Congratulations on your bright and shiny "Missed the Humor" award.
To all those replying to the parent, STOP. The parent poster *knows* there are people in darkened rooms taking magic pills listening to repetitive electronic music. That was the *POINT*.
Do posts need bludgeoning straightforwardness before anyone here on slashdot understands the punchline?
Sig: this is a bludgeoningly straightforward post
I've read that a few times on other geek threads. Where's the quote from?
oh sorry, I'm pretty tired... so could be.
Reading articles like this really upset me. Sega is (or was) a brilliant company. For years I was amazed by the risks that Sega would take to release some really brilliant games. While everyone else (i.e. Sony and Nintendo) were releasing the same old first-person shooters and guaranteed sellers, Sega was taking real risks with trying new types of games. Some of my favorite Dreamcast examples are
- Samba De Amigo
- Jet Grind Radio
- Seaman
- Typing of the Dead
- Space Channel 5
- Chu Chu Rocket
- Ooga Booga
I'm sure there are some I'm forgeting.The Sega Dreamcast was an absolutely great console. The games for it were bizarre, but brilliant and amazingly fun. Their biggest mistake(s) was not basing it on DVD and of course their partnering with MS. The death of the Dreamcast marked a severe turning point in my thinking. It was when Sega announced the death of the Dreamcast that I truly became a hater of MS and it marked the end of me being an enthusiastic gamer. Forget the XBox and the PS2, when I want to play some fun games I still turn on my Dreamcast
As a side note I would have loved to be in the room during the meeting when the idea for Samba De Amigo was pitched
OS X, Linux, Tivo, Amiga, my fascination with cult-like technologies would intrigue any psychiatrist.

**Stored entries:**
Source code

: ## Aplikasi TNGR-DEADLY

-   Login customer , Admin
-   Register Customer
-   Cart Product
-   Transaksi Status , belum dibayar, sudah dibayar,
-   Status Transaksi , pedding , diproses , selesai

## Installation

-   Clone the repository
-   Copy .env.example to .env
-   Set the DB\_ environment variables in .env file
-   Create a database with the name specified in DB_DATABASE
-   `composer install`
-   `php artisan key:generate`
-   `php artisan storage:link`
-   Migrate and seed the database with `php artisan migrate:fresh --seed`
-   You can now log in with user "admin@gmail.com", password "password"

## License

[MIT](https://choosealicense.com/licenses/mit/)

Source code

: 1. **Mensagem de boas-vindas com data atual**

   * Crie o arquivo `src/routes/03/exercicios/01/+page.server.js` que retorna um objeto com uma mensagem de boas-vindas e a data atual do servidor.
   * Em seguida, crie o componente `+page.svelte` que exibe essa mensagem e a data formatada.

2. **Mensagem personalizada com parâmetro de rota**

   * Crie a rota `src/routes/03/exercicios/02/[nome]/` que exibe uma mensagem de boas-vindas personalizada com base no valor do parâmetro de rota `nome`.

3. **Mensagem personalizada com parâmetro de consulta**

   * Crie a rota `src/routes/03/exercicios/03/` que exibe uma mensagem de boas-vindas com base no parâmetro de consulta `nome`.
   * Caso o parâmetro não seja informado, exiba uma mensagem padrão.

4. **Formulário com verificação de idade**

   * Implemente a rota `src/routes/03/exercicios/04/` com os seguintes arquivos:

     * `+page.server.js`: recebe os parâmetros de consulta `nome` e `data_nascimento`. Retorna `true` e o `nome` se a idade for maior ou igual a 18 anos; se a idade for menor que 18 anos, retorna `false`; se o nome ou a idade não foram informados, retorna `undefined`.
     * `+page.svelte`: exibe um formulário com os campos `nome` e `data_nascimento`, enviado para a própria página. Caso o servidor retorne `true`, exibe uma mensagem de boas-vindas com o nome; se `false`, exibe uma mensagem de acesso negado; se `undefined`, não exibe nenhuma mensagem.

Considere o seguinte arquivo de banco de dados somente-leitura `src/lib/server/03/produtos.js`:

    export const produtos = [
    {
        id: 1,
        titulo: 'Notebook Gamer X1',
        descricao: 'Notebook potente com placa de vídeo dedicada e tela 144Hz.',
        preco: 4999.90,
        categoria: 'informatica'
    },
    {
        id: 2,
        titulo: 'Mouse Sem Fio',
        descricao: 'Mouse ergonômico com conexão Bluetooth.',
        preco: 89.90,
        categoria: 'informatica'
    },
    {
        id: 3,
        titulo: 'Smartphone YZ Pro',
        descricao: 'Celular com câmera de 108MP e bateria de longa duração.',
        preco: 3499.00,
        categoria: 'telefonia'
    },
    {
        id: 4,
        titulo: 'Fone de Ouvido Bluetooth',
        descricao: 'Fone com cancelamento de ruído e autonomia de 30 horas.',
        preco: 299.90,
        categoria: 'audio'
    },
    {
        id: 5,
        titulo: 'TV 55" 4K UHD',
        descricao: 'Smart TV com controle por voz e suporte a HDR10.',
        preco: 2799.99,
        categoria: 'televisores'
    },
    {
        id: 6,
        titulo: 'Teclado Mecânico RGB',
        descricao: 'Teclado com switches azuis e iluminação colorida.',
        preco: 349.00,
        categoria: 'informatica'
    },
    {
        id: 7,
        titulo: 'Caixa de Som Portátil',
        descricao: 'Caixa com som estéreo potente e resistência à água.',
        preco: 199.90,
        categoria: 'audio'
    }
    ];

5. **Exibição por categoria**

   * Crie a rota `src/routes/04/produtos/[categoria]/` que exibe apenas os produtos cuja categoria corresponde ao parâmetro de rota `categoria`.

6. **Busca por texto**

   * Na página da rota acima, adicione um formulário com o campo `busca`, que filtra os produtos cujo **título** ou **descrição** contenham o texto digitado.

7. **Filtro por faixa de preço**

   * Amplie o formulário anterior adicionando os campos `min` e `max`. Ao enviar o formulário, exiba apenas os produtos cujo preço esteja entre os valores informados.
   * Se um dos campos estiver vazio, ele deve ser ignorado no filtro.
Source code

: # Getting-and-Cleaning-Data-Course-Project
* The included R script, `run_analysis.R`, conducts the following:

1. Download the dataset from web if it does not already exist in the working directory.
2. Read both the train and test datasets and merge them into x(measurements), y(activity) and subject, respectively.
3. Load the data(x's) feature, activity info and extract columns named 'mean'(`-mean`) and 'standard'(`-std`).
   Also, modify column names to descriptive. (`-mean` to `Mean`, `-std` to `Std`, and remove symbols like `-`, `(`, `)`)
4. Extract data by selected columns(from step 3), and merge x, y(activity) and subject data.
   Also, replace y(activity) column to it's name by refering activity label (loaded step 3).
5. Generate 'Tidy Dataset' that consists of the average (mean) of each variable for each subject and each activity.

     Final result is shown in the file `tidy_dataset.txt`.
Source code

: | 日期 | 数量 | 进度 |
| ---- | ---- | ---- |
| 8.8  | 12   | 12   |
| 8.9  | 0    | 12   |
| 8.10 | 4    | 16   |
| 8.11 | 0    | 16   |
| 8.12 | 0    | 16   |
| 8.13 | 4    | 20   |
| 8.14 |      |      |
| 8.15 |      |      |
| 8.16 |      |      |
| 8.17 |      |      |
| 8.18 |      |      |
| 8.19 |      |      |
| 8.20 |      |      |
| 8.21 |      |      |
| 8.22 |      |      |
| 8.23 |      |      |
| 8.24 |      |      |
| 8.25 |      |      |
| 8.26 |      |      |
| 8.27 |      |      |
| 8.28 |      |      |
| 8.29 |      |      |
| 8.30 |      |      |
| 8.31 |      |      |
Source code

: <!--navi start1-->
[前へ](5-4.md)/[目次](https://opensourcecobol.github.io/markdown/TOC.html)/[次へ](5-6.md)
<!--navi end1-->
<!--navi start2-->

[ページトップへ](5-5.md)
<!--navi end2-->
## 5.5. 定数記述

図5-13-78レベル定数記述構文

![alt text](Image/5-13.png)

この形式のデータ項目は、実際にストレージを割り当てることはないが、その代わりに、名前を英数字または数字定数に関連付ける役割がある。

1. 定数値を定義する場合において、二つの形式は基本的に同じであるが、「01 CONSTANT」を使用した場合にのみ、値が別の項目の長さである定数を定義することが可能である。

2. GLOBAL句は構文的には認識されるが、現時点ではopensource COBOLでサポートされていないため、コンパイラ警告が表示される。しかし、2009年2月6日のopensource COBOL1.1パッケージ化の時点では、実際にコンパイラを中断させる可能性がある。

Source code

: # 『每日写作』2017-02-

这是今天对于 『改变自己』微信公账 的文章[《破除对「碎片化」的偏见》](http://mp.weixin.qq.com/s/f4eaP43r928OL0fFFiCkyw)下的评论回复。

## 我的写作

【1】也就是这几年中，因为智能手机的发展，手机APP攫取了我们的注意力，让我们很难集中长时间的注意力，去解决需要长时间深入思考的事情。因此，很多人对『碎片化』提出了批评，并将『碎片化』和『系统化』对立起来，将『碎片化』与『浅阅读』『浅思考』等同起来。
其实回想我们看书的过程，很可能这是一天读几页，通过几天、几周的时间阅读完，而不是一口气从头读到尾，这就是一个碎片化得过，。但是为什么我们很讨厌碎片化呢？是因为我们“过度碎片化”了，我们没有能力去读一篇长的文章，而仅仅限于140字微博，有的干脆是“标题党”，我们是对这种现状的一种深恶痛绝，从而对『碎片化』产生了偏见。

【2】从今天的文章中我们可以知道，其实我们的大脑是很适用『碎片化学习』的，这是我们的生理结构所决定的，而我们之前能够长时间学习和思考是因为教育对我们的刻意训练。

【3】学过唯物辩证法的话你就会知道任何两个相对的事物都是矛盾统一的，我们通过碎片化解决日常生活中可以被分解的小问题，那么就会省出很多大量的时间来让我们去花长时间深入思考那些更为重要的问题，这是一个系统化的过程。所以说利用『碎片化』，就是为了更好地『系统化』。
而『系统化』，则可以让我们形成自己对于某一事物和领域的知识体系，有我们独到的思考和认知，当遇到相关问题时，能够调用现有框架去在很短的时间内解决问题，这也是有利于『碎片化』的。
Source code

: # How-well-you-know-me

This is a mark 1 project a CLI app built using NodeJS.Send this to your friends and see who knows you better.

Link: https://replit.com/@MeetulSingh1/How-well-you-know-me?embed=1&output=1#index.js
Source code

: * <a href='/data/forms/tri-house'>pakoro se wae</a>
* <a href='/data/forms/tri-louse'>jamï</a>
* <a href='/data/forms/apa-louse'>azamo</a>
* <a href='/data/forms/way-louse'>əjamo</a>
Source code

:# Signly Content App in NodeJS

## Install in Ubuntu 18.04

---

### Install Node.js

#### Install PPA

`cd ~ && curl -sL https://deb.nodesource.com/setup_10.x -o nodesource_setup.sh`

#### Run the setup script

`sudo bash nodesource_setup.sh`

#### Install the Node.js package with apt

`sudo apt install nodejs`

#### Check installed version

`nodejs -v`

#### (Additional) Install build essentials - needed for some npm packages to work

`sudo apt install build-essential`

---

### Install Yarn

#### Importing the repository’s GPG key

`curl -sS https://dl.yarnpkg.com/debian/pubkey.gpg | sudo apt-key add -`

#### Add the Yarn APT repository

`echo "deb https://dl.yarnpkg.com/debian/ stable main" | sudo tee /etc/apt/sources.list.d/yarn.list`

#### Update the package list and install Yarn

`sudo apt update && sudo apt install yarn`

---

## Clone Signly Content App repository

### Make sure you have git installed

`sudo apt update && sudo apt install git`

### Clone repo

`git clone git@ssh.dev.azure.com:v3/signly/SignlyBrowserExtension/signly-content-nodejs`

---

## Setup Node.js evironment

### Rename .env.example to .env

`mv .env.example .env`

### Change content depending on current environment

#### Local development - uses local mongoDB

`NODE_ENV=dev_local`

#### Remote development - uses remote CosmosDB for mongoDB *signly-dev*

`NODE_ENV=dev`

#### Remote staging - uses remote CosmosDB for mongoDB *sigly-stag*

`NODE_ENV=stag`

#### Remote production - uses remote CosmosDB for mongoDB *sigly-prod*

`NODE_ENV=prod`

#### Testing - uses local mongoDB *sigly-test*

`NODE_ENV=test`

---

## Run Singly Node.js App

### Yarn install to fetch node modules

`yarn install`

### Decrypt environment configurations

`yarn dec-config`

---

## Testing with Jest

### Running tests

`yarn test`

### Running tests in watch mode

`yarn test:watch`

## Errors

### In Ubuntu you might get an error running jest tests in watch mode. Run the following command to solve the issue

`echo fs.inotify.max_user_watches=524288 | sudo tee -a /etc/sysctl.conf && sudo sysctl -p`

**What is being asked:**
According to the Slashdot comment thread, what did Sega do that set it apart from Sony and Nintendo? Answer in one to three sentences.

**Reply:**
Sega took real risks by trying new types of games and releasing some really brilliant ones. Meanwhile, Sony and Nintendo kept releasing the same old first-person shooters and guaranteed sellers.